What are all these Democrats doing in the South Bay, anyway? Aren’t they supposed to be at the Biltmore, with a half-century’s worth of history and heritage as L.A.’s party spot for Democratic Party campaigners? But the hotel-workers union is involved in a contract battle with the Biltmore and most other downtown hotels.


“What Democrats do, is they respect picket lines,” offers Miguel Contreras of the Los Angeles County Federation of Labor. “And we’re out here because this is a good union hotel, and not embroiled in a controversy with the hotel-workers union.”


He explains that he and Assembly Speaker Fabian Nuñez cooked up the South Bay idea just a week ago, over dinner, to give Democrats a place to celebrate.

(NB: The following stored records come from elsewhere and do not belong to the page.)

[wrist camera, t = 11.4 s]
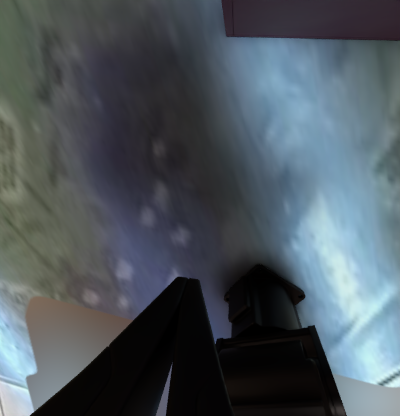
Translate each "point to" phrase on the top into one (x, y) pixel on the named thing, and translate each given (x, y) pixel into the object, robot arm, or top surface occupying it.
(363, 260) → the top surface
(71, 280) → the top surface
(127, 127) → the top surface
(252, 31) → the file box
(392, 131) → the top surface
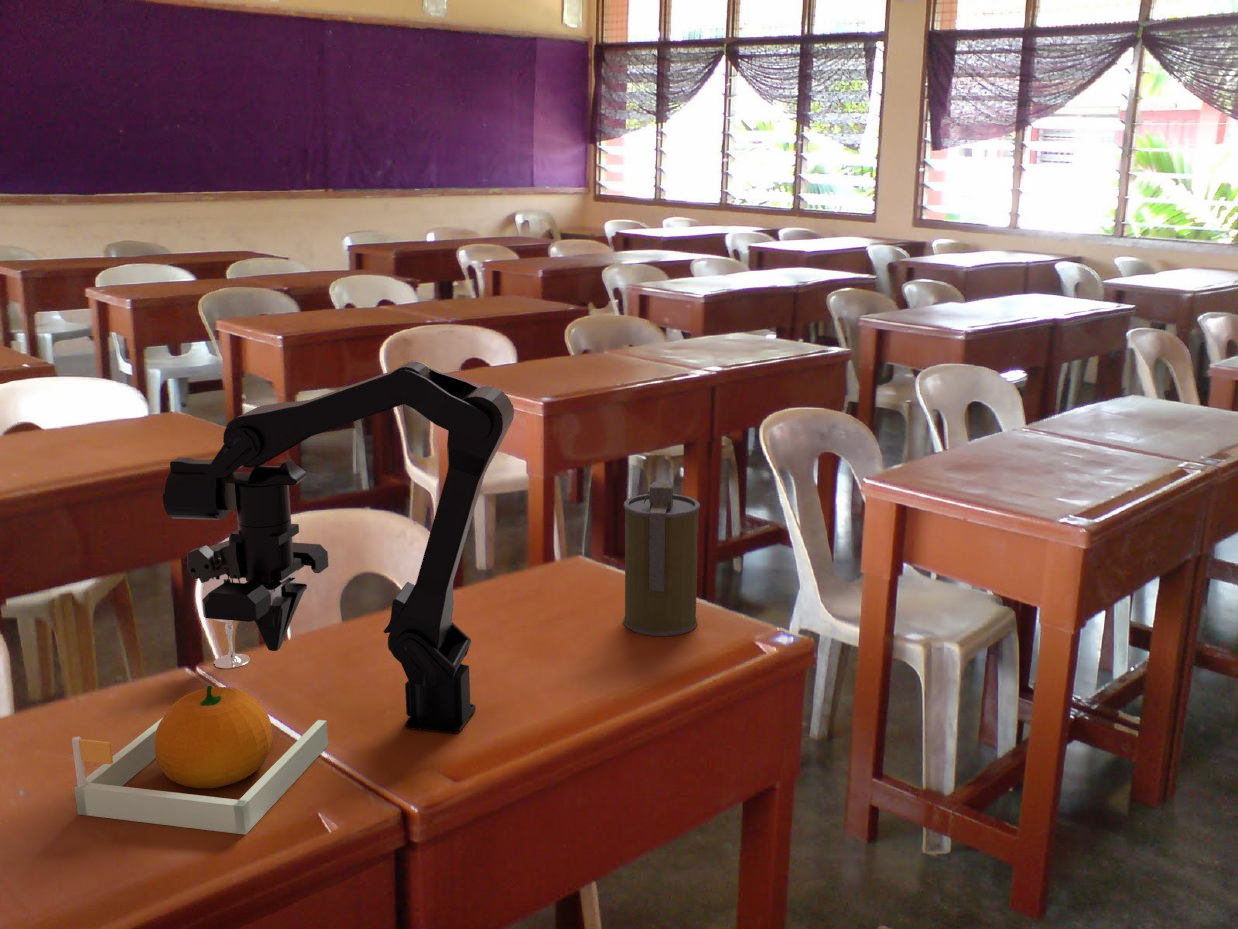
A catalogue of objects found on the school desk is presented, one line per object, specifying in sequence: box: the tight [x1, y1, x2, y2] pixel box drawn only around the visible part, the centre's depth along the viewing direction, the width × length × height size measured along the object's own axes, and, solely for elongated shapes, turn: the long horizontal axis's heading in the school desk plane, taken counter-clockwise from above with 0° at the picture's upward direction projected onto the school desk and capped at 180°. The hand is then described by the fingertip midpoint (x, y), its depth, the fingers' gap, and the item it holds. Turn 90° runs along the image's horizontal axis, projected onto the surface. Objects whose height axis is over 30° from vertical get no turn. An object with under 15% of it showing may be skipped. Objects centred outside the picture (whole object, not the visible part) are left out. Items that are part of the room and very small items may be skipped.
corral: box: [71, 717, 329, 836], centre depth 120 cm, size 18×18×8 cm
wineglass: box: [201, 573, 251, 669], centre depth 148 cm, size 6×6×12 cm
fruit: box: [155, 685, 274, 789], centre depth 121 cm, size 12×12×10 cm
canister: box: [622, 480, 701, 637], centre depth 160 cm, size 11×10×20 cm
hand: (274, 649), depth 134 cm, fingers closed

And so hundreds of Democrats streamed over to Manhattan Beach, the land of the endless mall, where the ocean breeze meets the office park.

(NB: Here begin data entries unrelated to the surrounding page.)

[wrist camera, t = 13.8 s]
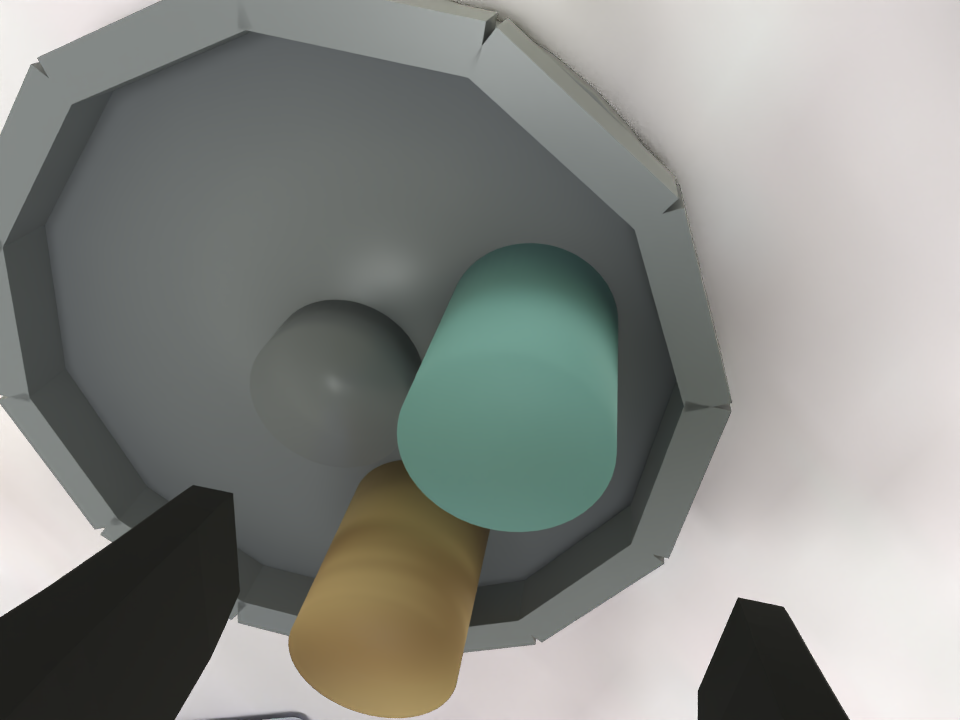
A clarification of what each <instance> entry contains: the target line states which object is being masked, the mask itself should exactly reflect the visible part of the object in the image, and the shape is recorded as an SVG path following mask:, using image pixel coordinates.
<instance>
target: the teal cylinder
mask: <svg viewBox="0 0 960 720" xmlns="http://www.w3.org/2000/svg"><path fill="white" fill-rule="evenodd" d="M617 391H618V312H617V307H616V303H615V300H614V297H613V294H612V292H611V290H610V288H609V287H608V285H607V283H606V282H605V280H604V279H603V278H602V276H601V275H600V274H599V273H598V272H597V271H596V270H595V269H594V268H593V267H592V266H591V265H590V264H589V263H587V262H586V261H585V260H583V259H582V258H580V257H578V256H577V255H575V254H573V253H571V252H569V251H567V250H564V249H562V248H558V247H555V246H551V245H546V244H538V243H522V244H514V245H509V246H505V247H502V248H499V249H496V250H494V251H492V252H490V253H488V254H486V255H485V256H483V257H482V258H480V259H479V260H477V261H476V262H475V263H474V264H473V265H471V266H470V267H469V268H468V270H467V271H466V272H465V273H464V274H463V276H462V277H461V279H460V281H459V282H458V284H457V286H456V288H455V290H454V293H453V295H452V297H451V299H450V301H449V304H448V306H447V308H446V310H445V312H444V315H443V317H442V319H441V321H440V324H439V326H438V328H437V330H436V332H435V335H434V337H433V339H432V341H431V343H430V346H429V348H428V350H427V352H426V354H425V357H424V359H423V361H422V363H421V365H420V368H419V370H418V372H417V374H416V377H415V379H414V381H413V383H412V385H411V388H410V390H409V392H408V394H407V396H406V399H405V401H404V403H403V405H402V408H401V410H400V414H399V418H398V425H397V441H398V447H399V452H400V456H401V458H402V461H403V464H404V466H405V468H406V470H407V472H408V474H409V475H410V477H411V479H412V480H413V481H414V483H415V484H416V485H417V487H418V488H419V489H420V490H421V491H422V492H423V493H424V494H425V495H426V496H427V497H428V498H429V499H430V500H431V501H432V502H434V503H435V504H436V505H437V506H439V507H440V508H442V509H443V510H445V511H446V512H448V513H449V514H451V515H453V516H455V517H457V518H459V519H461V520H463V521H466V522H468V523H470V524H474V525H477V526H480V527H483V528H488V529H492V530H498V531H507V532H529V531H538V530H543V529H548V528H552V527H555V526H558V525H561V524H563V523H566V522H568V521H570V520H572V519H574V518H576V517H577V516H579V515H581V514H582V513H584V512H585V511H586V510H587V509H589V508H590V507H591V506H592V505H593V504H594V503H595V502H596V501H597V500H598V499H599V498H600V497H601V495H602V494H603V492H604V491H605V489H606V488H607V486H608V484H609V482H610V480H611V478H612V476H613V472H614V468H615V465H616V456H617Z"/></svg>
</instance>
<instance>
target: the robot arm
mask: <svg viewBox="0 0 960 720" xmlns="http://www.w3.org/2000/svg"><path fill="white" fill-rule="evenodd" d="M239 593H240V583H239V569H238V555H237V541H236V527H235V513H234V498H233V493H230V492H225V491H221V490H216V489H211V488H206V487H201V486H196V485H192V486H191V487H189V488H188V489H186V490H185V491H183V492H182V493H180V494H179V495H177V496H176V497H175V498H173V499H172V500H170V501H169V502H168V503H166V504H165V505H163V506H162V507H161V508H159V509H158V510H156V511H155V512H154V513H152V514H151V515H150V516H148V517H147V518H145V519H144V520H143V521H141V522H140V523H138V524H137V525H136V526H134V527H133V528H132V529H130V530H129V531H127V532H126V533H125V534H123V535H122V536H120V537H119V538H118V539H116V540H115V541H113V542H112V543H111V544H109V545H108V546H106V547H105V548H104V549H102V550H101V551H99V552H98V553H96V554H95V555H93V556H92V557H91V558H89V559H88V560H86V561H85V562H83V563H82V564H80V565H79V566H77V567H76V568H75V569H73V570H72V571H70V572H69V573H67V574H66V575H64V576H63V577H62V578H60V579H59V580H57V581H56V582H54V583H53V584H51V585H50V586H48V587H47V588H45V589H44V590H42V591H41V592H39V593H38V594H36V595H35V596H33V597H31V598H30V599H28V600H27V601H25V602H24V603H22V604H20V605H19V606H17V607H16V608H14V609H12V610H11V611H9V612H8V613H6V614H5V615H3V616H1V617H0V720H175V718H176V716H177V715H178V713H179V711H180V710H181V708H182V706H183V705H184V703H185V701H186V699H187V698H188V696H189V694H190V693H191V691H192V689H193V688H194V686H195V684H196V682H197V681H198V679H199V677H200V676H201V674H202V672H203V670H204V669H205V667H206V665H207V663H208V662H209V660H210V658H211V656H212V654H213V652H214V650H215V647H216V645H217V643H218V641H219V639H220V637H221V634H222V632H223V630H224V628H225V626H226V623H227V621H228V619H229V616H230V614H231V612H232V609H233V607H234V605H235V602H236V600H237V598H238V595H239ZM264 720H301V719H299V718H296V717H287V718H276V719H264ZM698 720H850V719H849V718H848V716H847V715H846V713H845V711H844V710H843V708H842V706H841V705H840V703H839V701H838V699H837V698H836V696H835V694H834V693H833V691H832V689H831V687H830V686H829V684H828V682H827V681H826V679H825V677H824V676H823V674H822V672H821V670H820V669H819V667H818V665H817V663H816V662H815V660H814V658H813V656H812V655H811V653H810V651H809V649H808V648H807V646H806V644H805V642H804V641H803V639H802V637H801V635H800V634H799V632H798V630H797V628H796V627H795V625H794V623H793V621H792V620H791V618H790V616H789V614H788V613H787V611H786V610H785V608H784V607H782V606H777V605H772V604H767V603H762V602H758V601H753V600H748V599H743V598H738V599H737V601H736V603H735V606H734V608H733V610H732V613H731V615H730V617H729V620H728V622H727V624H726V627H725V629H724V631H723V634H722V636H721V638H720V641H719V643H718V645H717V648H716V650H715V652H714V655H713V657H712V659H711V662H710V664H709V666H708V669H707V671H706V673H705V676H704V678H703V680H702V683H701V685H700V687H699V690H698Z"/></svg>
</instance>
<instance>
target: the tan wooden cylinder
mask: <svg viewBox="0 0 960 720" xmlns="http://www.w3.org/2000/svg"><path fill="white" fill-rule="evenodd" d="M489 532H490V529H488V528H483V527H480V526H477V525H474V524H470V523H468V522H466V521H463V520H461V519H459V518H457V517H455V516H453V515H451V514H449V513H448V512H446V511H445V510H443V509H442V508H440V507H439V506H437V505H436V504H435V503H434V502H432V501H431V500H430V499H429V498H428V497H427V496H426V495H425V494H424V493H423V492H422V491H421V490H420V489H419V488H418V487H417V485H416V484H415V483H414V481H413V480H412V479H411V477H410V475H409V474H408V472H407V470H406V468H405V466H404V464H403V461H402V460H398V461H393V462H389V463H386V464H383V465H381V466H379V467H377V468H375V469H373V470H372V471H370V472H369V473H368V474H367V475H366V476H365V477H364V478H363V479H362V481H361V482H360V483H359V485H358V487H357V489H356V491H355V494H354V496H353V498H352V500H351V502H350V504H349V506H348V509H347V511H346V513H345V515H344V517H343V519H342V521H341V524H340V526H339V528H338V530H337V532H336V534H335V536H334V539H333V541H332V543H331V545H330V547H329V549H328V551H327V554H326V556H325V558H324V560H323V562H322V564H321V566H320V569H319V571H318V573H317V575H316V577H315V579H314V582H313V584H312V586H311V588H310V590H309V592H308V594H307V597H306V599H305V601H304V603H303V605H302V607H301V609H300V612H299V614H298V616H297V618H296V620H295V622H294V624H293V627H292V629H291V631H290V635H289V644H288V645H289V652H290V656H291V659H292V661H293V663H294V665H295V667H296V669H297V670H298V672H299V673H300V675H301V676H302V677H303V678H304V679H305V680H306V682H308V683H309V684H310V685H311V686H312V687H313V688H314V689H315V690H317V691H318V692H319V693H320V694H322V695H323V696H325V697H326V698H328V699H330V700H331V701H333V702H335V703H337V704H339V705H341V706H343V707H346V708H348V709H350V710H353V711H356V712H359V713H363V714H367V715H371V716H377V717H385V718H407V717H414V716H419V715H423V714H426V713H429V712H431V711H433V710H435V709H437V708H438V707H440V706H441V705H443V704H444V703H445V702H446V701H447V700H448V699H449V698H450V696H451V695H452V694H453V692H454V689H455V687H456V683H457V679H458V674H459V670H460V665H461V661H462V656H463V651H464V647H465V642H466V638H467V633H468V628H469V624H470V619H471V615H472V610H473V605H474V601H475V596H476V592H477V587H478V582H479V578H480V573H481V569H482V564H483V559H484V555H485V550H486V546H487V541H488V536H489Z"/></svg>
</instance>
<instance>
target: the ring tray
mask: <svg viewBox="0 0 960 720" xmlns="http://www.w3.org/2000/svg"><path fill="white" fill-rule="evenodd" d="M497 14H498V12H495V11H490V10H485V9H480V8H475V7H471V6H466V5H461V4H459V3H457V2H455V1H452V0H162V1H159V2H157V3H155V4H153V5H151V6H149V7H146V8H144V9H142V10H140V11H138V12H135V13H133V14H131V15H129V16H127V17H125V18H122V19H120V20H118V21H116V22H114V23H112V24H109V25H107V26H105V27H103V28H101V29H99V30H96V31H94V32H92V33H90V34H88V35H86V36H83V37H81V38H79V39H77V40H75V41H73V42H70V43H68V44H66V45H64V46H62V47H60V48H57V49H55V50H53V51H51V52H49V53H47V54H44V55H42V56H40V57H38V58H37V59H38V60H39V62H38V63H34V64H31V65H30V68H29V70H28V72H27V74H26V77H25V79H24V81H23V84H22V86H21V88H20V91H19V93H18V95H17V97H16V100H15V102H14V104H13V107H12V109H11V111H10V114H9V116H8V118H7V121H6V123H5V125H4V127H3V130H2V132H1V134H0V395H3V397H1V398H0V404H1V405H2V407H3V408H4V409H5V411H6V412H7V413H8V415H9V416H10V417H11V419H12V420H13V421H14V423H15V424H16V425H17V427H18V428H19V429H20V431H21V432H22V433H23V435H24V436H25V437H26V439H27V440H28V441H29V443H30V444H31V445H32V447H33V448H34V449H35V451H36V452H37V453H38V455H39V456H40V457H41V459H42V460H43V461H44V463H45V464H46V465H47V467H48V468H49V469H50V471H51V472H52V473H53V475H54V476H55V477H56V479H57V480H58V481H59V482H60V484H61V485H62V486H63V488H64V489H65V490H66V492H67V493H68V494H69V496H70V497H71V498H72V500H73V501H74V502H75V504H76V505H77V506H78V508H79V509H80V510H81V512H82V513H83V514H84V516H85V517H86V518H87V520H88V521H89V522H90V524H91V525H92V526H93V528H94V529H100V528H105V527H106V528H105V529H104V530H103V532H102V533H101V534H100V535H102V536H103V537H105V538H106V539H108V540H110V541H111V542H113V541H115V540H116V539H118V538H119V537H120V536H122V535H123V534H125V533H126V532H127V531H129V530H130V529H132V528H133V527H134V526H136V525H137V524H138V523H140V522H141V521H143V520H144V519H145V518H147V517H148V516H150V515H151V514H152V513H154V512H155V511H156V510H158V509H159V508H161V507H162V506H163V505H165V504H166V503H168V502H169V501H170V500H172V499H173V498H175V497H176V496H177V495H179V494H180V493H182V492H183V491H185V490H186V489H188V488H189V487H191V486H192V485H196V486H201V487H206V488H211V489H216V490H221V491H225V492H230V493H233V498H234V513H235V527H236V541H237V555H238V569H239V583H240V593H239V595H238V598H237V600H236V602H235V605H234V607H233V609H232V612H231V614H230V616H229V619H231V620H232V619H233V618H234V617H235V616H236V615H237V614H238V623H241V624H245V625H248V626H252V627H256V628H260V629H264V630H268V631H272V632H276V633H280V634H283V635H287V636H289V635H290V631H291V629H292V627H293V624H294V622H295V620H296V618H297V616H298V614H299V612H300V609H301V607H302V605H303V603H304V601H305V599H306V597H307V594H308V592H309V590H310V588H311V586H312V584H313V582H314V579H315V577H316V575H317V573H318V571H319V569H320V566H321V564H322V562H323V560H324V558H325V556H326V554H327V551H328V549H329V547H330V545H331V543H332V541H333V539H334V536H335V534H336V532H337V530H338V528H339V526H340V524H341V521H342V519H343V517H344V515H345V513H346V511H347V509H348V506H349V504H350V502H351V500H352V498H353V496H354V494H355V491H356V489H357V487H358V485H359V483H360V482H361V481H362V479H363V478H364V477H365V476H366V475H367V474H368V473H369V472H370V471H372V470H373V469H375V468H377V467H379V466H381V465H383V464H386V463H389V462H393V461H398V460H402V458H401V456H400V452H399V447H398V441H397V425H398V418H399V414H400V410H401V408H402V405H403V403H404V401H405V399H406V396H407V394H408V392H409V390H410V388H411V385H412V383H413V381H414V379H415V377H416V374H417V372H418V370H419V368H420V365H421V363H422V361H423V359H424V357H425V354H426V352H427V350H428V348H429V346H430V343H431V341H432V339H433V337H434V335H435V332H436V330H437V328H438V326H439V324H440V321H441V319H442V317H443V315H444V312H445V310H446V308H447V306H448V304H449V301H450V299H451V297H452V295H453V293H454V290H455V288H456V286H457V284H458V282H459V281H460V279H461V277H462V276H463V274H464V273H465V272H466V271H467V270H468V268H469V267H470V266H471V265H473V264H474V263H475V262H476V261H477V260H479V259H480V258H482V257H483V256H485V255H486V254H488V253H490V252H492V251H494V250H496V249H499V248H502V247H505V246H509V245H514V244H522V243H538V244H546V245H551V246H555V247H558V248H562V249H564V250H567V251H569V252H571V253H573V254H575V255H577V256H578V257H580V258H582V259H583V260H585V261H586V262H587V263H589V264H590V265H591V266H592V267H593V268H594V269H595V270H596V271H597V272H598V273H599V274H600V275H601V276H602V278H603V279H604V280H605V282H606V283H607V285H608V287H609V288H610V290H611V292H612V294H613V297H614V300H615V303H616V307H617V312H618V391H617V456H616V465H615V468H614V472H613V476H612V478H611V480H610V482H609V484H608V486H607V488H606V489H605V491H604V492H603V494H602V495H601V497H600V498H599V499H598V500H597V501H596V502H595V503H594V504H593V505H592V506H591V507H590V508H589V509H587V510H586V511H585V512H584V513H582V514H581V515H579V516H577V517H576V518H574V519H572V520H570V521H568V522H566V523H563V524H561V525H558V526H555V527H552V528H548V529H543V530H538V531H529V532H507V531H498V530H492V529H490V532H489V536H488V541H487V546H486V550H485V555H484V559H483V564H482V569H481V573H480V578H479V582H478V587H477V592H476V596H475V601H474V605H473V610H472V615H471V619H470V624H469V628H468V633H467V638H466V642H465V647H464V651H463V653H464V652H473V651H482V650H491V649H500V648H509V647H518V646H527V645H535V644H536V639H538V640H539V641H541V642H543V641H545V640H546V639H548V638H549V637H551V636H553V635H554V634H556V633H557V632H559V631H560V630H562V629H563V628H565V627H567V626H568V625H570V624H571V623H573V622H574V621H576V620H577V619H579V618H580V617H582V616H584V615H585V614H587V613H588V612H590V611H591V610H593V609H594V608H596V607H598V606H599V605H601V604H602V603H604V602H605V601H607V600H608V599H610V598H612V597H613V596H615V595H616V594H618V593H619V592H621V591H622V590H624V589H625V588H627V587H629V586H630V585H632V584H633V583H635V582H636V581H638V580H639V579H641V578H643V577H644V576H646V575H647V574H649V573H650V572H652V571H653V570H655V569H656V568H658V567H660V566H661V565H663V564H664V557H665V558H669V557H670V554H671V552H672V550H673V547H674V545H675V542H676V540H677V538H678V535H679V533H680V531H681V528H682V526H683V524H684V521H685V519H686V517H687V514H688V512H689V510H690V507H691V505H692V503H693V500H694V498H695V495H696V493H697V491H698V488H699V486H700V484H701V481H702V479H703V477H704V474H705V472H706V470H707V467H708V465H709V463H710V460H711V458H712V455H713V453H714V451H715V448H716V446H717V444H718V441H719V439H720V437H721V434H722V432H723V430H724V427H725V425H726V423H727V420H728V418H729V416H730V413H731V408H730V403H732V401H731V396H730V392H729V387H728V383H727V378H726V374H725V369H724V365H723V361H722V357H721V353H720V349H719V344H718V340H717V336H716V332H715V328H714V324H713V320H712V316H711V312H710V308H709V304H708V300H707V295H706V291H705V287H704V283H703V279H702V274H701V269H700V265H699V261H698V258H697V255H696V250H695V246H694V242H693V238H692V234H691V230H690V226H689V222H688V218H687V214H686V210H685V205H684V201H683V197H682V193H681V189H680V185H679V184H678V185H676V182H675V177H674V175H673V174H672V173H671V172H670V171H669V170H668V169H667V168H666V167H665V166H664V165H663V164H662V163H661V162H660V161H658V160H657V159H656V158H655V157H654V156H653V155H652V154H651V153H650V152H649V151H648V150H647V149H646V148H645V147H644V146H643V145H642V143H641V142H640V140H639V139H638V137H637V136H636V134H635V133H634V131H633V130H632V129H631V128H630V127H629V126H628V124H627V123H626V122H625V121H624V120H623V119H622V118H621V117H620V116H619V115H618V114H617V112H616V111H615V110H614V109H613V108H612V107H611V106H610V105H609V104H608V103H607V102H606V100H605V99H604V98H603V97H602V96H601V95H600V94H599V93H598V92H597V91H596V89H594V88H593V87H592V86H591V85H590V84H588V83H587V82H586V81H585V80H584V79H582V78H581V77H580V76H579V75H577V74H576V73H575V72H574V71H573V70H571V69H570V68H569V67H568V66H567V65H565V64H564V63H563V62H562V61H561V60H559V59H558V58H557V57H556V56H555V55H553V54H552V53H551V52H549V51H547V50H546V49H544V48H543V47H541V46H539V45H538V44H536V43H535V42H533V41H532V40H531V39H530V38H529V37H528V36H527V35H526V34H525V33H524V32H523V31H522V30H520V29H519V28H518V27H517V26H516V25H515V24H514V23H513V22H512V21H511V20H510V19H509V18H507V19H505V20H504V21H503V22H500V21H497Z"/></svg>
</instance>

Barbara Boxer was celebrating up in the Bay Area, but the Manhattan Beach Marriott drew a slew of party luminaries who took the presidential situation philosophically while exulting that the Assembly Democrats had held their own against a series of challenges put up by Governor Arnold Schwarzenegger.


“I think it looks very good, because the Democrats are going to maintain a solid majority,” says Karen Bass, whose election to the Assembly was assured with her March primary victory. “I’m very excited about going up and being a part of the team.”


Los Angeles Mayor James Hahn acknowledges a grim outlook for Measure A, a sales-tax initiative that would have paid for hundreds of new police officers he has been trying to add. But the city will just have to come up with another way, he says. What about the numbers coming in from battleground states?


“It’s hard for California to figure out what’s going on in the rest of the country,” Hahn says. “In California we’re strongly for Kerry and want it to change. I don’t understand what’s going on in the middle of the country.”


The mayor, by the way, has his entire media staff at the event, and a few other aides besides. It’s a reminder that presidential election or no, he’s got his own re-election coming up in four months.


There are plenty of staffers here, too, for mayoral challenger Antonio Villaraigosa, although the candidate himself chose to be with the Kerry campaign in Massachusetts. He could be seen in L.A. on Spanish-language TV, Boston scenes in the background, telling audiences here that voters were ready for change in the White House.


State Senator Richard Alarcon, also a mayoral candidate, works the room as well, and reminds despondent Democrats staring at the numbers on the giant TV screen that he once won an election by 29 votes. From the podium, Congresswoman Jane Harman has a similar message.


“We’re going to do it!” Harman shouts. “Ten years ago, I was down 92 votes at 5 a.m. Two weeks later I won, and I’ve been winning ever since!” That seems to give the Dems a bit of cheer. Until they go out to the lobby bar, where the TVs tuned to Fox News have given Ohio to Bush and give the president 269 electoral votes. Just one more needed. The ballroom slowly empties, and people drift over toward the bar and the Fox numbers.


Then, from the ballroom — a shriek. And a cheer! And dozens, now hundreds, of people run back in. There is applause, cheering, chants of “Sí, se puede!” What happened? Has Florida turned again? Is it all over? Did Kerry pull it out?


Not quite. But he has taken Minnesota. And maybe Michigan. That’s something, anyway. In here, on CNN, Bush’s lead is a modest 249-242 — way better for Kerry than the 269 Bush has on Fox, out at the bar.


Past midnight, weary Democrats continued to shuttle back and forth between the CNN screens in the ballroom and the Fox screens at the bar, but in either case, there was little to hear, except reminders that it takes 11 days before provisional ballots will be counted, and little to see, except various maps of the state of Ohio.


Once again, Democrats would have to rest on hope — as blind and irrational as it might look to the rest of the world.